RSS had in effect become the civilian counterpart of the military's "Y Service" intercept network. By mid-1941 up to 10,000 logs (message sheets) a day were sent to Arkley before being forwarded to the code-breaking centre at Bletchley Park. The success of the RSS, and the fact that some of its personnel had managed to decode some Abwehr cyphers ahead of Bletchley, meant that control of the organization was transferred to Military Intelligence, Section 6 (MI6) in May 1941 after some conflict over exactly which department should control it.

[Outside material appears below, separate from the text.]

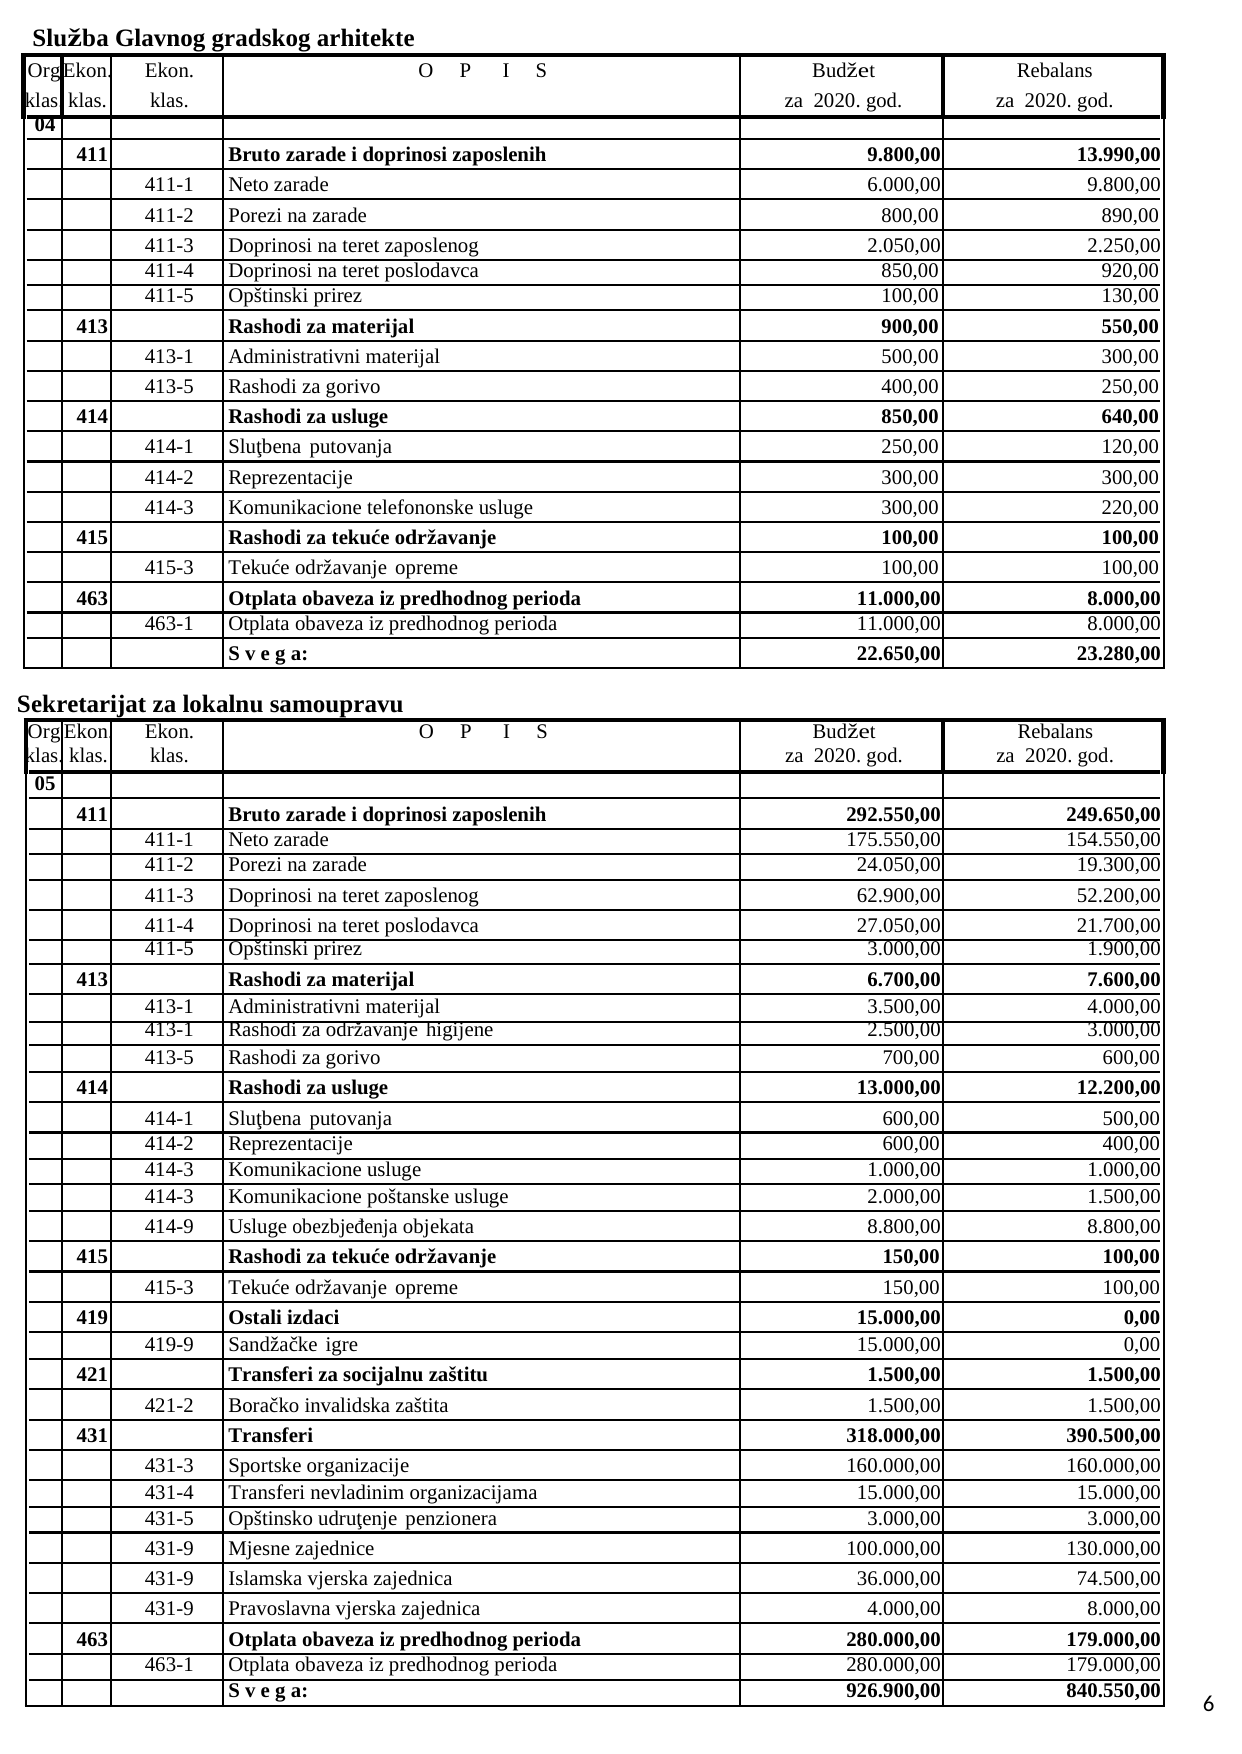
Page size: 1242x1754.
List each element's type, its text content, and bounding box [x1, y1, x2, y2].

The new controller of RSS was Lieutenant-Colonel E.F. Maltby, and from 1942 Lt. Col. Kenneth Morton Evans was appointed Deputy Controller and Roland Keen, author of "Wireless Direction Finding", was the officer in charge of the engineering. Well-financed, and equipped with a new central radio station at Hanslope Park in Buckinghamshire (designated Special Communications Unit No.3 or SCU3), it became the communication and interception service of MI6 which previously had possessed no such capability. The Abwehr was now monitored round the clock and the volume and regularity of the material obtained enabled Bletchley to achieve one of its great triumphs in December 1941, when it decoded the Abwehr's Enigma cypher, giving enormous insight into German intelligence operations.

At its peak in 1943-1944 RSS employed - apart from VIs - more than 1,500 personnel, most of whom had been amateur radio operators. Over half of these worked as interceptors while a further number investigated the numerous enemy radio networks. This revealed important information, even when it was not possible to decode messages. Few transmissions by secret agents of German Intelligence evaded RSS' notice and changes in procedure, which the Germans used for security, were in many cases identified before the enemy had become familiar with them.

Following the end of the war RSS HQ moved to Eastcote and was absorbed by the Government Communications Headquarters (GCHQ).

Wilton Scheme

The "Wilton Scheme" was operated briefly from March to May 1945. It was feared that British Prisoners of War might be used as hostages by the Germans, and attempts were made to make radio contact with the prisoners to get information about such a situation if it developed. In various POW camps, radio amateurs and signals officers had constructed radio receivers and in some cases transmitters (kept for emergency use). They had been kept informed of the war news. However, no contact was made.

References

  1. TNA File WO 5/208
  2. "Box 25" (PDF). The RSS from 1939 to 1946. Retrieved 19 March 2013.